Goal: Please render this sentence from the Photoshop color settings text in Spanish: "The key to great four-color process is to make sure the Photoshop Color Settings are customized to our printing process."

Selected passage:
-*-
Obtaining great four-color process separations from Photoshop is completely possible, as long as the correct settings are in place. Those that don’t take the time to make these changes to the default values will quickly experience frustrating production runs, chasing color and tone, and eating up hours on press without good results. To increase your chances of success, we’ll discuss all of the starting values necessary to get close enough for most jobs.
Before we get into the settings, however, there are some very important ground rules. To begin, the settings mentioned herein only work when converting between > Image > Mode > RGB, and > Image > Mode > CMYK. If a customer provides a CMYK file to begin with, all of the default settings will be embedded in that file.
In Photoshop, choose >Edit>Color Settings>CMYK to access the Custom Settings dialog window:
The key to great four-color process is to make sure the Photoshop Color Settings are customized to our printing process. All of the highlighted areas will be adjusted for optimum results:
In order to make the file work for screen printing, it is necessary to convert the original CMYK back to RGB and then reconvert to the custom CMYK values mentioned here. In Photoshop, these changes are made under Image > Mode > RGB and then Image > Mode > CMYK where CMYK are our custom settings.
-*-
Records supplied:
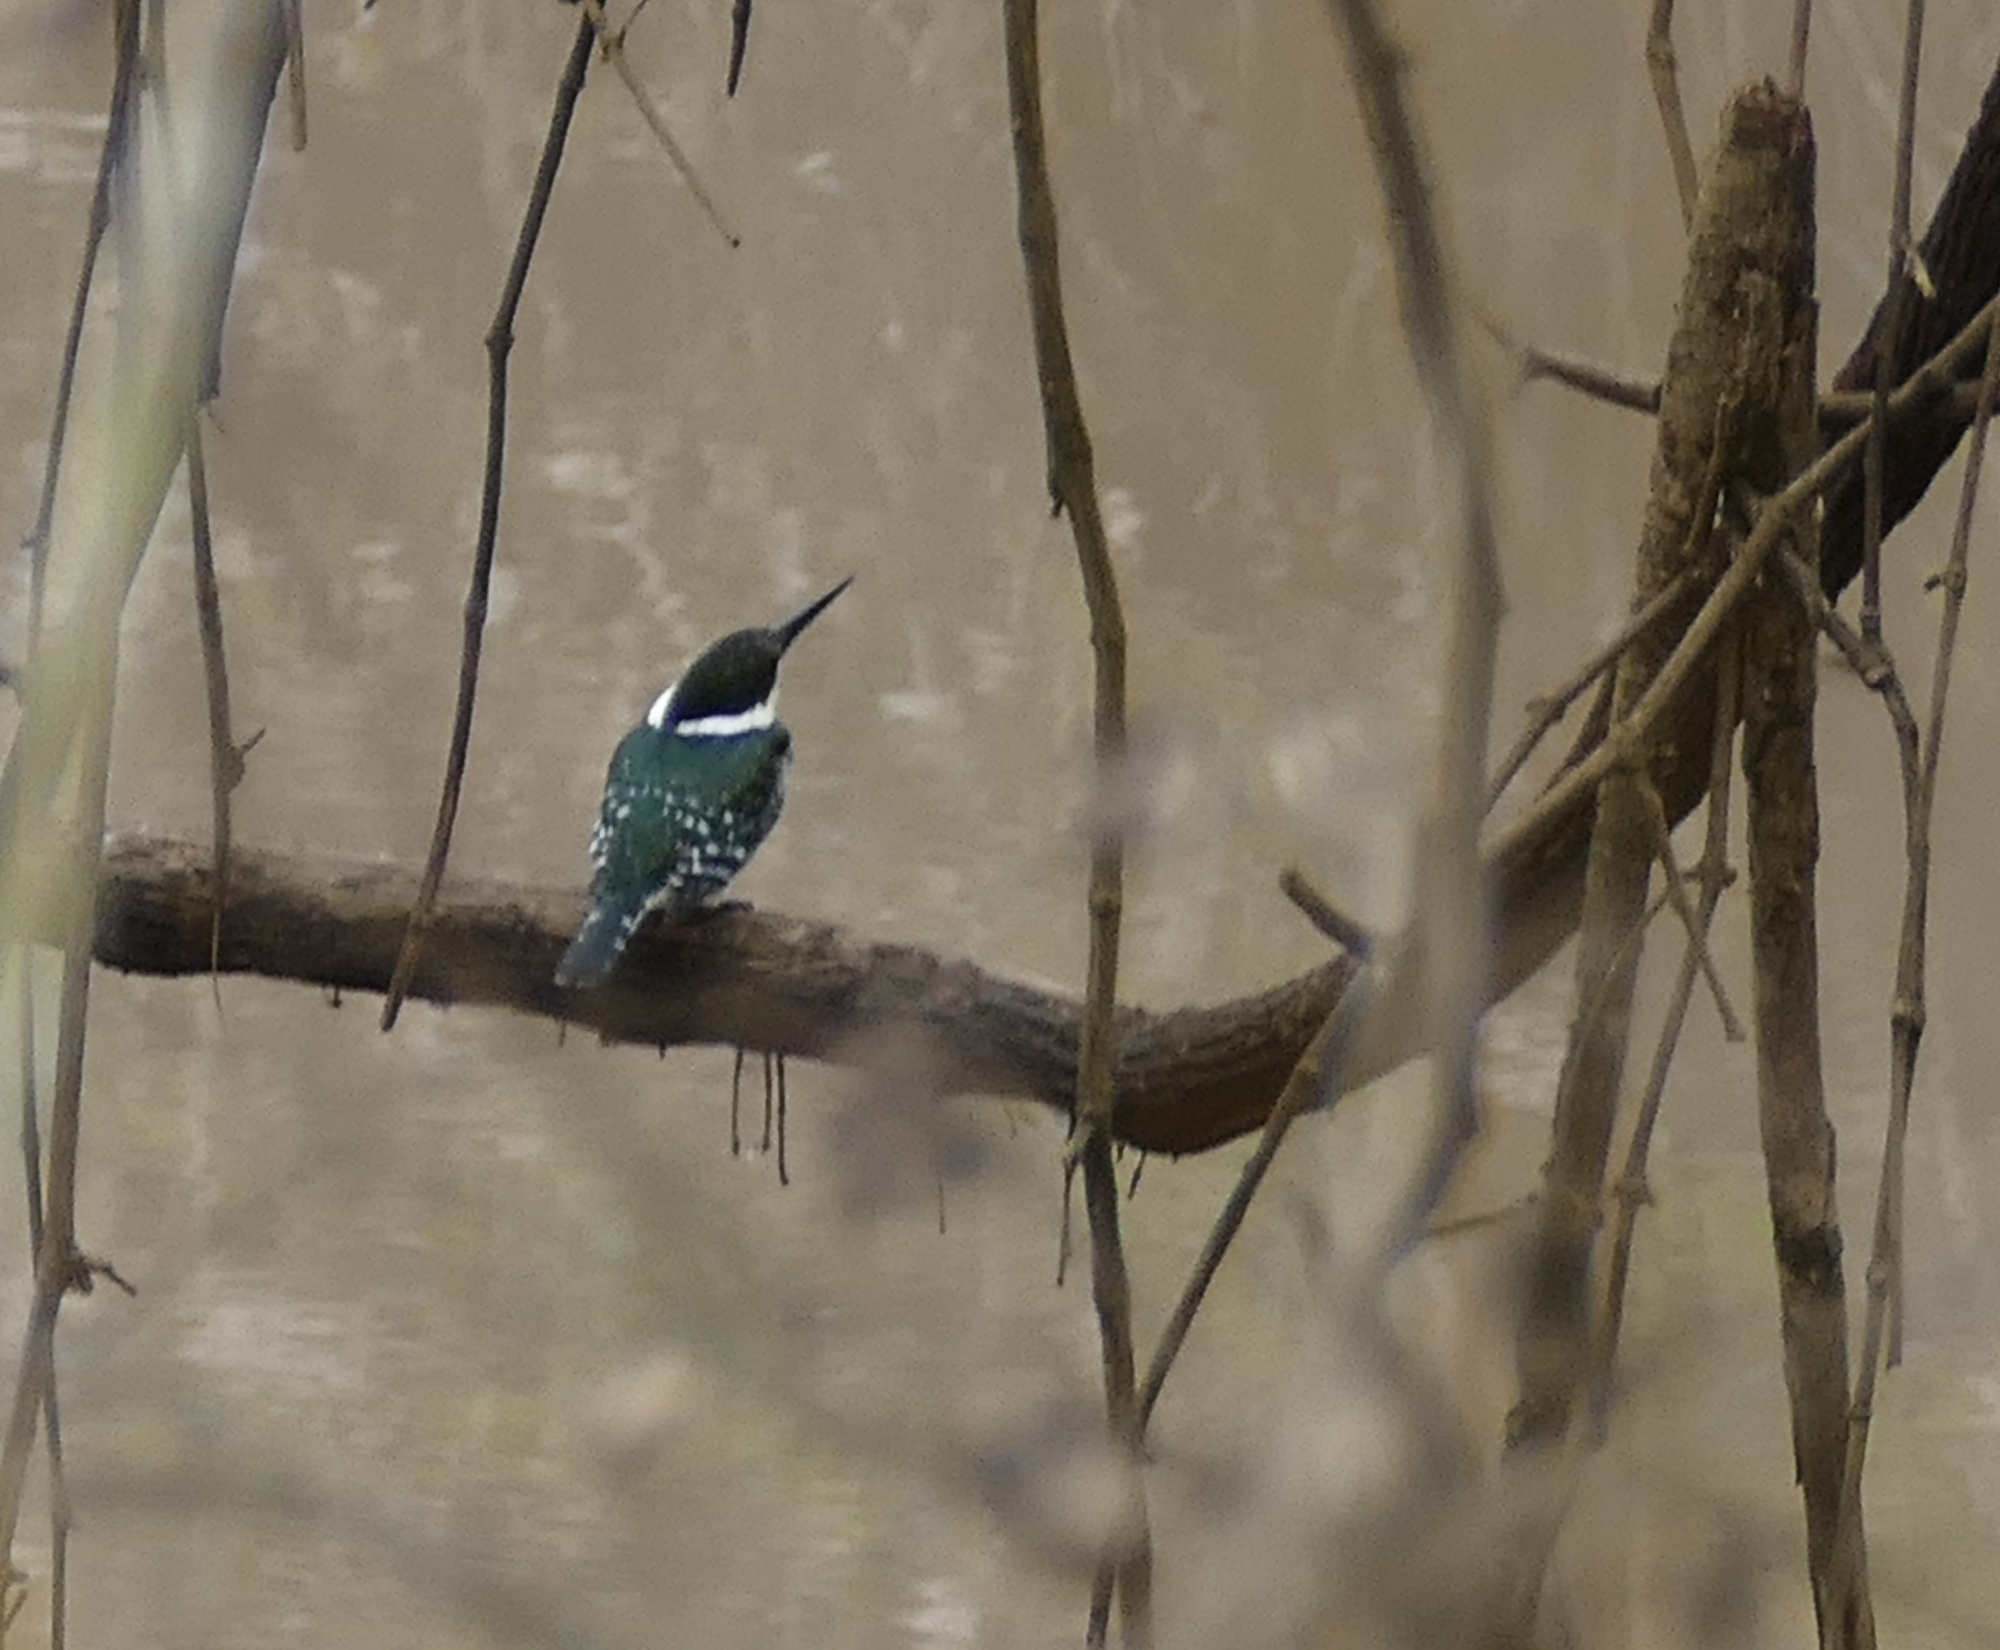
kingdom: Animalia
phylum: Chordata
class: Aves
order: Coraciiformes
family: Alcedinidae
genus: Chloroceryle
-*-
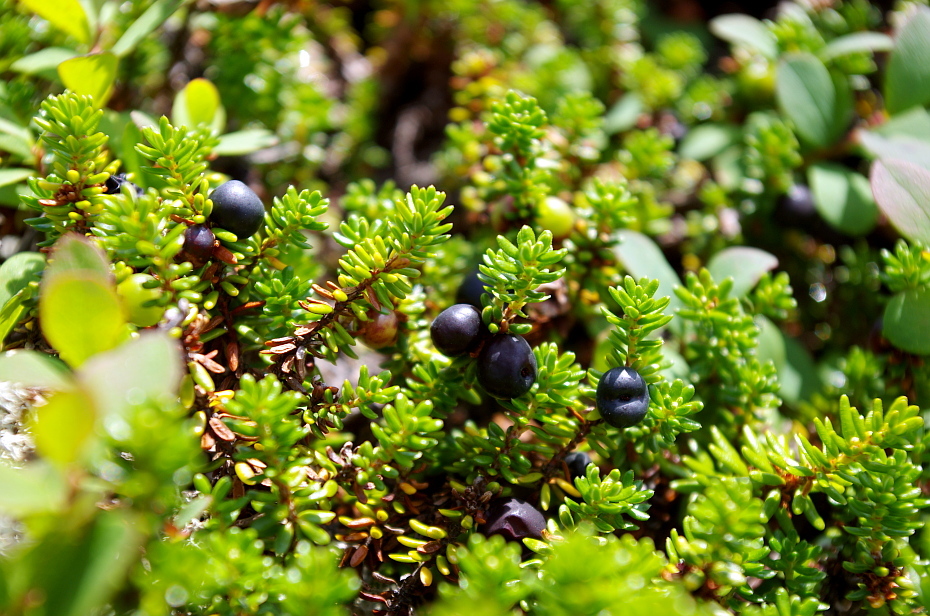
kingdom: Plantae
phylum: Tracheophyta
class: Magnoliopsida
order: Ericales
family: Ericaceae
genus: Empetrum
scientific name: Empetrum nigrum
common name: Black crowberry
-*-
Problem solution: La clave para lograr una excelente cuatricromía es asegurarse de que los Ajustes de color de Photoshop estén personalizados para nuestro proceso de impresión.